Would the judges use their one save of the season on the first least-popular singer of the Top 13?
What are you, nuts?
Of course they didn’t! Leggy splatter-paint dress enthusiast Kristen O’Connor has been eliminated to the surprise of no one. But here’s a bit of a shock: Malaya Watson and M.K. Nobilette joined Kristen in the official Bottom Three. Malaya had set the stage on fire in a bad way during last night’s “This Is Me” performance, whereas M.K. had trouble igniting a spark. Even so, I’d considered both of these likable ladies frontrunners. If this will be another season of girls dropping off the face of Planet CokeFord one by one (see: all the other seasons except last season, which had no amazing guys by design), I will be very bummed.
The results show opened with a surprisingly compelling group performance (I’m going to have to return to this recap again and again for proof that I ever typed those words in that order!) of “Radioactive,” that Imagine Dragons song that practically one-third of the season 13 contestants had already sung during their auditions. Anything that reminds me of So You Think You Can Dance‘s delightful follow-the-leader romp through the backstage area is a winner in my book! Seriously, put on the ritz and click on that.

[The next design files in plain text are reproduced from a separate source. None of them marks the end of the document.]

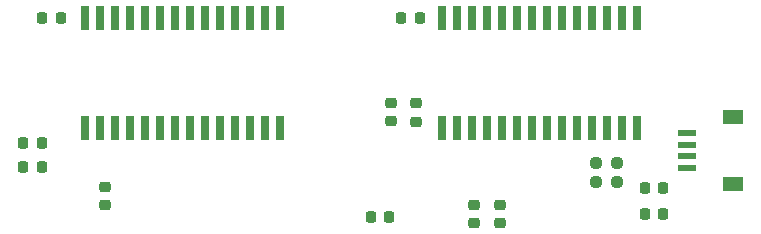
<source format=gtp>
%TF.GenerationSoftware,KiCad,Pcbnew,7.0.5*%
%TF.CreationDate,2023-07-27T22:46:48+03:00*%
%TF.ProjectId,ltp_kikad,6c74705f-6b69-46b6-9164-2e6b69636164,rev?*%
%TF.SameCoordinates,Original*%
%TF.FileFunction,Paste,Top*%
%TF.FilePolarity,Positive*%
%FSLAX46Y46*%
G04 Gerber Fmt 4.6, Leading zero omitted, Abs format (unit mm)*
G04 Created by KiCad (PCBNEW 7.0.5) date 2023-07-27 22:46:48*
%MOMM*%
%LPD*%
G01*
G04 APERTURE LIST*
G04 Aperture macros list*
%AMRoundRect*
0 Rectangle with rounded corners*
0 $1 Rounding radius*
0 $2 $3 $4 $5 $6 $7 $8 $9 X,Y pos of 4 corners*
0 Add a 4 corners polygon primitive as box body*
4,1,4,$2,$3,$4,$5,$6,$7,$8,$9,$2,$3,0*
0 Add four circle primitives for the rounded corners*
1,1,$1+$1,$2,$3*
1,1,$1+$1,$4,$5*
1,1,$1+$1,$6,$7*
1,1,$1+$1,$8,$9*
0 Add four rect primitives between the rounded corners*
20,1,$1+$1,$2,$3,$4,$5,0*
20,1,$1+$1,$4,$5,$6,$7,0*
20,1,$1+$1,$6,$7,$8,$9,0*
20,1,$1+$1,$8,$9,$2,$3,0*%
G04 Aperture macros list end*
%ADD10RoundRect,0.225000X-0.225000X-0.250000X0.225000X-0.250000X0.225000X0.250000X-0.225000X0.250000X0*%
%ADD11R,1.550000X0.600000*%
%ADD12R,1.800000X1.200000*%
%ADD13RoundRect,0.225000X0.250000X-0.225000X0.250000X0.225000X-0.250000X0.225000X-0.250000X-0.225000X0*%
%ADD14RoundRect,0.225000X-0.250000X0.225000X-0.250000X-0.225000X0.250000X-0.225000X0.250000X0.225000X0*%
%ADD15RoundRect,0.225000X0.225000X0.250000X-0.225000X0.250000X-0.225000X-0.250000X0.225000X-0.250000X0*%
%ADD16R,0.650000X2.100000*%
%ADD17RoundRect,0.237500X-0.250000X-0.237500X0.250000X-0.237500X0.250000X0.237500X-0.250000X0.237500X0*%
G04 APERTURE END LIST*
D10*
%TO.C,C11*%
X175437000Y-101000000D03*
X176987000Y-101000000D03*
%TD*%
D11*
%TO.C,J1*%
X178987000Y-97100000D03*
X178987000Y-96100000D03*
X178987000Y-95100000D03*
X178987000Y-94100000D03*
D12*
X182862000Y-98400000D03*
X182862000Y-92800000D03*
%TD*%
D13*
%TO.C,C9*%
X160987000Y-101750000D03*
X160987000Y-100200000D03*
%TD*%
D14*
%TO.C,C7*%
X156037000Y-91615000D03*
X156037000Y-93165000D03*
%TD*%
D15*
%TO.C,C5*%
X124362000Y-97000000D03*
X122812000Y-97000000D03*
%TD*%
%TO.C,C13*%
X125962000Y-84400000D03*
X124412000Y-84400000D03*
%TD*%
D16*
%TO.C,IC1*%
X127988900Y-93661600D03*
X129258900Y-93661600D03*
X130528900Y-93661600D03*
X131798900Y-93661600D03*
X133068900Y-93661600D03*
X134338900Y-93661600D03*
X135608900Y-93661600D03*
X136878900Y-93661600D03*
X138148900Y-93661600D03*
X139418900Y-93661600D03*
X140688900Y-93661600D03*
X141958900Y-93661600D03*
X143228900Y-93661600D03*
X144498900Y-93661600D03*
X144498900Y-84361600D03*
X143228900Y-84361600D03*
X141958900Y-84361600D03*
X140688900Y-84361600D03*
X139418900Y-84361600D03*
X138148900Y-84361600D03*
X136878900Y-84361600D03*
X135608900Y-84361600D03*
X134338900Y-84361600D03*
X133068900Y-84361600D03*
X131798900Y-84361600D03*
X130528900Y-84361600D03*
X129258900Y-84361600D03*
X127988900Y-84361600D03*
%TD*%
D14*
%TO.C,C2*%
X153913900Y-91586600D03*
X153913900Y-93136600D03*
%TD*%
D17*
%TO.C,R1*%
X171274500Y-98300000D03*
X173099500Y-98300000D03*
%TD*%
D10*
%TO.C,C1*%
X122812000Y-95000000D03*
X124362000Y-95000000D03*
%TD*%
%TO.C,C17*%
X152237000Y-101200000D03*
X153787000Y-101200000D03*
%TD*%
D14*
%TO.C,C6*%
X129703900Y-98663600D03*
X129703900Y-100213600D03*
%TD*%
D10*
%TO.C,C8*%
X175412000Y-98800000D03*
X176962000Y-98800000D03*
%TD*%
D15*
%TO.C,C12*%
X156362000Y-84400000D03*
X154812000Y-84400000D03*
%TD*%
D17*
%TO.C,R3*%
X171274500Y-96700000D03*
X173099500Y-96700000D03*
%TD*%
D16*
%TO.C,IC2*%
X158258900Y-93661600D03*
X159528900Y-93661600D03*
X160798900Y-93661600D03*
X162068900Y-93661600D03*
X163338900Y-93661600D03*
X164608900Y-93661600D03*
X165878900Y-93661600D03*
X167148900Y-93661600D03*
X168418900Y-93661600D03*
X169688900Y-93661600D03*
X170958900Y-93661600D03*
X172228900Y-93661600D03*
X173498900Y-93661600D03*
X174768900Y-93661600D03*
X174768900Y-84361600D03*
X173498900Y-84361600D03*
X172228900Y-84361600D03*
X170958900Y-84361600D03*
X169688900Y-84361600D03*
X168418900Y-84361600D03*
X167148900Y-84361600D03*
X165878900Y-84361600D03*
X164608900Y-84361600D03*
X163338900Y-84361600D03*
X162068900Y-84361600D03*
X160798900Y-84361600D03*
X159528900Y-84361600D03*
X158258900Y-84361600D03*
%TD*%
D13*
%TO.C,C10*%
X163187000Y-101750000D03*
X163187000Y-100200000D03*
%TD*%
M02*

</source>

I rather enjoyed the new “Idols at a Fancy Dinner” segment, where the contestants sit around and have scripted conversations, Real Housewives-style. Up tonight: Jokes (Ben said Caleb actually voted for Sanjaya), vocab failures (Ben doesn’t know what “kitschy” means; will someone clue him in so he can interpret Keith Urban’s constructive criticism correctly?), and Twitter boasts (Zach Myers @’ed Jessica Meuse; oh yeah, well, Janelle Monae @’ed Majesty Rose, so there). I can’t wait until someone flips a table during some sort of never-before-imagined INSTAGRAM FOLLOWERS SHOWDOWN. Bring it, bitches! #nofilter
Can the judges do a weekly version of the fancy dinner, too? Keith Urban might finally be compelled to get naked for Harry and Ryan if things get crazy. And we don’t want to let Harry Connick Jr. and Ryan Seacrest down. There will be chocolate chip cookies for Jennifer. It’ll be nice and sweet and sexy, all right?
Speaking of chowing down, I could definitely get behind Harry Connick Jr.’s Hollywood Diet of cupcakes and cheese:
Ugh, never mind, he didn’t eat it. The true life Hollywood story.
NEXT PAGE: Candice Freaking Glover! I’ve buried the lead here big-time, which is that season 12 winner Candice Glover KILLED IT on her mini-medley of her singles “Cried” and “Same Kinda Man.” Is it possible her voice has only gotten bigger and more refined since last year’s vigorous weekly workout session on the Idol stage? You listen to that woman sing and it’s virtually impossible to imagine any other competitor winning. (That’s basically a one-sentence summary of the entire last season!) She is so good. Music Speaks, y’all.
Then there was Jake Bugg, Keith Urban’s chosen “tastemaker” special guest. This guy has a very unique and consistent voice and his own album at age 17. The season 13 hopefuls watched him from the couches, possibly thinking “Huh. Why doesn’t this lucky bastard have to emote?” Well, because that lucky bastard isn’t competing to connect on camera.
I transcribed every single thing Randy Jackson said about the Top 13 (he’s the new Jimmy Iovine but with “swag”) and now cannot bear to live with myself let alone re-share his wisdom with you. Can you forgive me? I know it’ll be hahhhhhhhhhhhd. (Keith-speak.)
In the end, the judges barely had to pretend to deliberate over whether to use their Save as Kristen shakily belted out Adele’s “Turning Tables” a final time.
Will you miss Kristen? More than J. Lo will, at least?